Tuliskan kembali baris-baris berikut tanpa mengubah apa pun.

Data Mentah.
┄┄┄┄┄┄

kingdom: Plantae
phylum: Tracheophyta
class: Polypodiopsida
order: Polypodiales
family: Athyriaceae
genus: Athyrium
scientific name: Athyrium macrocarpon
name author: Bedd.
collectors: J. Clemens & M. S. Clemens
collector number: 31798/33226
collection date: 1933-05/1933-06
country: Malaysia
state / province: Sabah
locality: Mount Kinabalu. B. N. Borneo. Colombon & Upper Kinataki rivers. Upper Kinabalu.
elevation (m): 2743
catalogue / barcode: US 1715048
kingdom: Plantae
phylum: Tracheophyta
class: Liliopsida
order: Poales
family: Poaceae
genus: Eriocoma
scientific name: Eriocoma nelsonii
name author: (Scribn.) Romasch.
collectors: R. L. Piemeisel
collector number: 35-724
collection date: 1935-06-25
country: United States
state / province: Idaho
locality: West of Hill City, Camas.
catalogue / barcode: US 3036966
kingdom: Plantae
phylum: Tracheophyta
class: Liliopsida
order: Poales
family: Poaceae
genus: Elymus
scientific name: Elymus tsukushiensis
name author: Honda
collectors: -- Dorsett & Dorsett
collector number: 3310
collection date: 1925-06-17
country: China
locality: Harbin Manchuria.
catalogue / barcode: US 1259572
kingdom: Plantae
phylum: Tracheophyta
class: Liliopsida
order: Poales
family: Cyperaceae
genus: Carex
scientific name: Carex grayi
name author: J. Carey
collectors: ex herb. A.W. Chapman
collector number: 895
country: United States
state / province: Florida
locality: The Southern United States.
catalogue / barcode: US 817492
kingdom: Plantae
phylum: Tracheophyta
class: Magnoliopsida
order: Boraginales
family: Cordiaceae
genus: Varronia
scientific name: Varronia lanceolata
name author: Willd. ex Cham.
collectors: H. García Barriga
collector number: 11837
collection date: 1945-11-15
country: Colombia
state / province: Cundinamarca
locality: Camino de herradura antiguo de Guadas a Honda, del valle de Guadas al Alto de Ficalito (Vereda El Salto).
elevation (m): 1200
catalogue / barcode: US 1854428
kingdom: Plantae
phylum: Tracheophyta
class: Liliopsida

┄┄┄┄┄┄

Jawaban Lengkap.
kingdom: Plantae
phylum: Tracheophyta
class: Polypodiopsida
order: Polypodiales
family: Athyriaceae
genus: Athyrium
scientific name: Athyrium macrocarpon
name author: Bedd.
collectors: J. Clemens & M. S. Clemens
collector number: 31798/33226
collection date: 1933-05/1933-06
country: Malaysia
state / province: Sabah
locality: Mount Kinabalu. B. N. Borneo. Colombon & Upper Kinataki rivers. Upper Kinabalu.
elevation (m): 2743
catalogue / barcode: US 1715048
kingdom: Plantae
phylum: Tracheophyta
class: Liliopsida
order: Poales
family: Poaceae
genus: Eriocoma
scientific name: Eriocoma nelsonii
name author: (Scribn.) Romasch.
collectors: R. L. Piemeisel
collector number: 35-724
collection date: 1935-06-25
country: United States
state / province: Idaho
locality: West of Hill City, Camas.
catalogue / barcode: US 3036966
kingdom: Plantae
phylum: Tracheophyta
class: Liliopsida
order: Poales
family: Poaceae
genus: Elymus
scientific name: Elymus tsukushiensis
name author: Honda
collectors: -- Dorsett & Dorsett
collector number: 3310
collection date: 1925-06-17
country: China
locality: Harbin Manchuria.
catalogue / barcode: US 1259572
kingdom: Plantae
phylum: Tracheophyta
class: Liliopsida
order: Poales
family: Cyperaceae
genus: Carex
scientific name: Carex grayi
name author: J. Carey
collectors: ex herb. A.W. Chapman
collector number: 895
country: United States
state / province: Florida
locality: The Southern United States.
catalogue / barcode: US 817492
kingdom: Plantae
phylum: Tracheophyta
class: Magnoliopsida
order: Boraginales
family: Cordiaceae
genus: Varronia
scientific name: Varronia lanceolata
name author: Willd. ex Cham.
collectors: H. García Barriga
collector number: 11837
collection date: 1945-11-15
country: Colombia
state / province: Cundinamarca
locality: Camino de herradura antiguo de Guadas a Honda, del valle de Guadas al Alto de Ficalito (Vereda El Salto).
elevation (m): 1200
catalogue / barcode: US 1854428
kingdom: Plantae
phylum: Tracheophyta
class: Liliopsida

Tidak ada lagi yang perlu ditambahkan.